Deed Versus Will

Deed Versus Will
question

All five children (myself and my siblings) are in our parents will, but only 3 are on the deed to their home. Would the to remaining two siblings who aren't on the deed be entitled to any money from the estate from the sale of our parents house? It is being sold because are parents have recently passed away.

answer

There might well be a simple answer...No, but alas in the land of the law, just as in Alice in Wonderland, many things are not as they seem.

You should confirm with a real estate lawyer in the state in which the property was located (which may differ from where the will was admitted to probate) what the ownership designation on the deed (title) means. If the children were all co-owners with rights of survivorship with your late parents then in fact the three listed children may now own the house. This is also important to evaluate to understand how the three surviving/inheriting children own the house. If you all three now own it jointly all three of you need to be insured until it is sold and all three may have to sign off on the documents necessary to consummating the sale.

If the will generally divided all assets say equally among the five children then assets governed by the will, i.e., subject to probate, should be divided equally. If the deed listed three of the children as co-owners with rights of survivorship then the house might in fact not be a probate asset and would not be governed by the will, but rather by the deed. So once you've confirmed with a real estate attorney what the title on the deed means you should confirm with an attorney that handles probate in the state where the will was or will be admitted (likely to be where your parents permanently resided, called domicile in tax jargon) that the will and probate process have no impact on the transfer of the house.

The above might turn out quite simply in that everything might be in one state (we don't answer any state specific questions) you may have a local attorney that will help you out with a quick consult on both issues, and perhaps even resolve the more complex stuff discussed below.

Now, let's not forget about Alice. If the will included a provision stating that the house was to be divided equally to the five children, but the deed only listed three, the resolution gets much trickier. Was the deed wrong? Was the will wrong? How can you resolve the inconsistency between the two documents? When were they signed? For example, if the will was signed with the supervision of an attorney while your parents were alive (see more on this below) but the deed was changed to list only three children a few weeks before your parents died and while they were quite ill, the circumstances might suggest some hanky panky.
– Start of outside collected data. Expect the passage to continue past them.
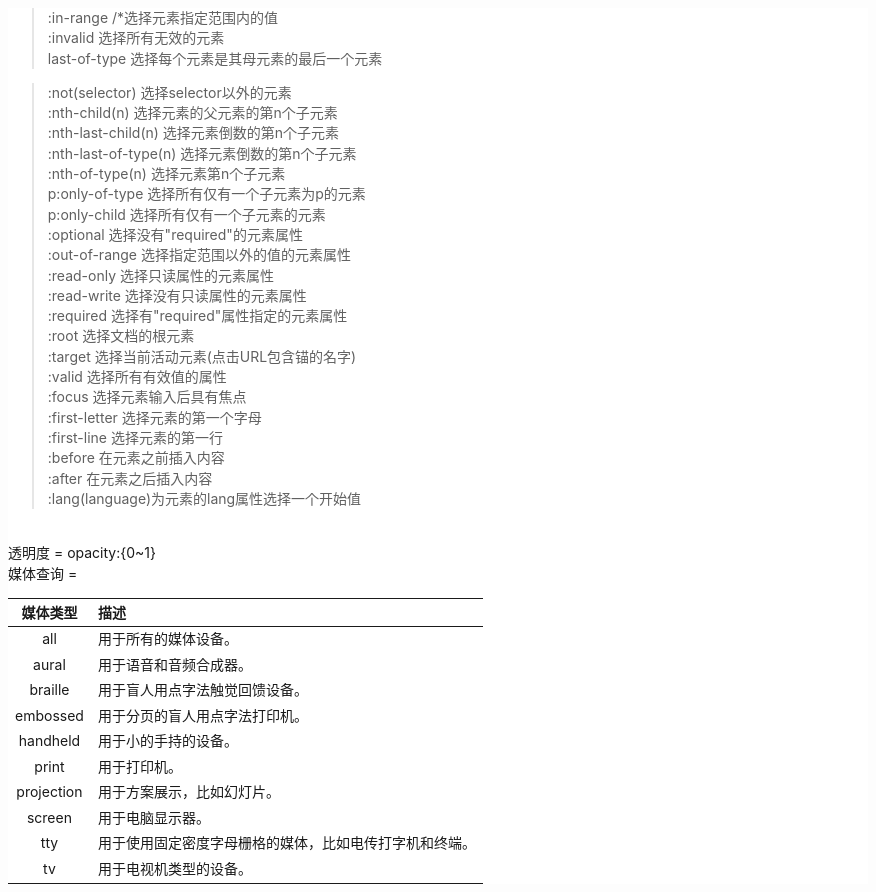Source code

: >:in-range /*选择元素指定范围内的值   
>:invalid 选择所有无效的元素   
>last-of-type 选择每个元素是其母元素的最后一个元素   

>:not(selector) 选择selector以外的元素  
>:nth-child(n)  选择元素的父元素的第n个子元素  
>:nth-last-child(n) 选择元素倒数的第n个子元素  
>:nth-last-of-type(n) 选择元素倒数的第n个子元素   
>:nth-of-type(n) 选择元素第n个子元素   
>p:only-of-type  选择所有仅有一个子元素为p的元素  
>p:only-child 选择所有仅有一个子元素的元素  
>:optional 选择没有"required"的元素属性  
>:out-of-range 选择指定范围以外的值的元素属性  
>:read-only 选择只读属性的元素属性  
>:read-write 选择没有只读属性的元素属性  
>:required 选择有"required"属性指定的元素属性  
>:root 选择文档的根元素  
>:target 选择当前活动元素(点击URL包含锚的名字)  
>:valid 选择所有有效值的属性  
>:focus 选择元素输入后具有焦点  
>:first-letter 选择元素的第一个字母  
>:first-line 选择元素的第一行  
>:before 在元素之前插入内容  
>:after 在元素之后插入内容  
>:lang(language)为元素的lang属性选择一个开始值

<br id="tmd">
透明度
=
opacity:{0~1}

<br id="mtcx">
媒体查询
=

|媒体类型|描述|
|:-:|:-|
|all|用于所有的媒体设备。|
|aural|用于语音和音频合成器。|
|braille|用于盲人用点字法触觉回馈设备。|
|embossed|用于分页的盲人用点字法打印机。|
|handheld|用于小的手持的设备。|
|print|用于打印机。|
|projection|用于方案展示，比如幻灯片。|
|screen|用于电脑显示器。|
|tty|用于使用固定密度字母栅格的媒体，比如电传打字机和终端。|
|tv|用于电视机类型的设备。|
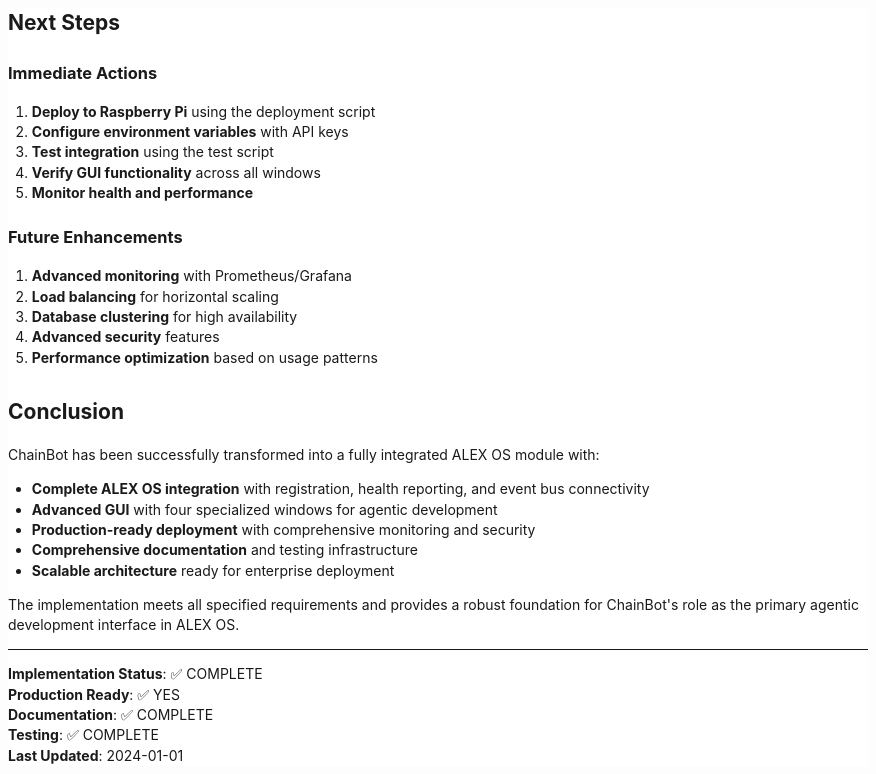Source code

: ## Next Steps

### Immediate Actions
1. **Deploy to Raspberry Pi** using the deployment script
2. **Configure environment variables** with API keys
3. **Test integration** using the test script
4. **Verify GUI functionality** across all windows
5. **Monitor health and performance**

### Future Enhancements
1. **Advanced monitoring** with Prometheus/Grafana
2. **Load balancing** for horizontal scaling
3. **Database clustering** for high availability
4. **Advanced security** features
5. **Performance optimization** based on usage patterns

## Conclusion

ChainBot has been successfully transformed into a fully integrated ALEX OS module with:

- **Complete ALEX OS integration** with registration, health reporting, and event bus connectivity
- **Advanced GUI** with four specialized windows for agentic development
- **Production-ready deployment** with comprehensive monitoring and security
- **Comprehensive documentation** and testing infrastructure
- **Scalable architecture** ready for enterprise deployment

The implementation meets all specified requirements and provides a robust foundation for ChainBot's role as the primary agentic development interface in ALEX OS.

---

**Implementation Status**: ✅ COMPLETE  
**Production Ready**: ✅ YES  
**Documentation**: ✅ COMPLETE  
**Testing**: ✅ COMPLETE  
**Last Updated**: 2024-01-01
All of this is quite dependent on the facts and circumstances and local law. Also, given the endless possibilities, this too might be a quickie for a local lawyer as part of one simple consultation.

Now, just like those Cable TV late night infomercials...."There's more!"

If the estate is taxable who pays the tax? If the will states that whoever receives assets pays tax pro-rata regardless of whether the asset passes under the will, then the three children receiving the house would bear the tax on the value of the house included in the estate. If the will specifically states that all taxes are paid out of the probate estate you could have a technical legal issue and a big family feud. Unless the will expressly states that the estate bear the tax on non probate property (property like the house which appears to pass outside the estate) state law might provide that the children inheriting the house need to pay their share of the tax.

More yet....

What happened to the house when the first of your parents died? That is important to sort out with a real estate and probate attorney to be sure that the issues you raise above are properly addressed. Depending on how the deed was worded, if say your father passed away first, your mother might have become the sole owner, and this might affect how the property is now distributed.

Don't forget income tax issues. Who owned the house on the first parent's death? Who deducted the taxes and interest on any mortgage? If the house is included in each parent's estate the "tax basis" (the amount used to determine the amount of taxable gain when the house is sold) will be increased to fair market value on the date of death. This might be important to eliminate capital gains as you say the house is now being sold. Even if the value of the house is down 30% from a few years ago, it could be worth substantially more than what your folks paid, so addressing this increase in tax base (called step up in basis in tax jargon) is important too.

Throughout this process be sure the house is properly insured for fire, casualty and liability and that the executors (personal representatives) of the estate are appropriately listed and protected.

While the above sounds complicated, you need to be sure that the ownership (chain of title) for the house is clean and properly addressed as any buyer's attorney (or perhaps title company) will want to make sure the buyer is getting a clean ownership in the house.

Yes the answer might be a simple, "no", but as is so often the case in the tax and legal world complications abound. The complications might all be solved with a quick and inexpensive consultation with the right lawyer (in your state), but not to take that precaution and miss out on any of the potential pot holes above could be a costly mistake.

Get some professional help. Get assurance that the issues above either don't apply to your situation, or if they do find out how to resolve them. Finally, be sure that you discuss with the attorney the estate hires whether there are any other issues to consider. Most importantly of all, try to resolve this without a family war. Since the house is being sold all that is left is money and memories. Don't let the money spoil it.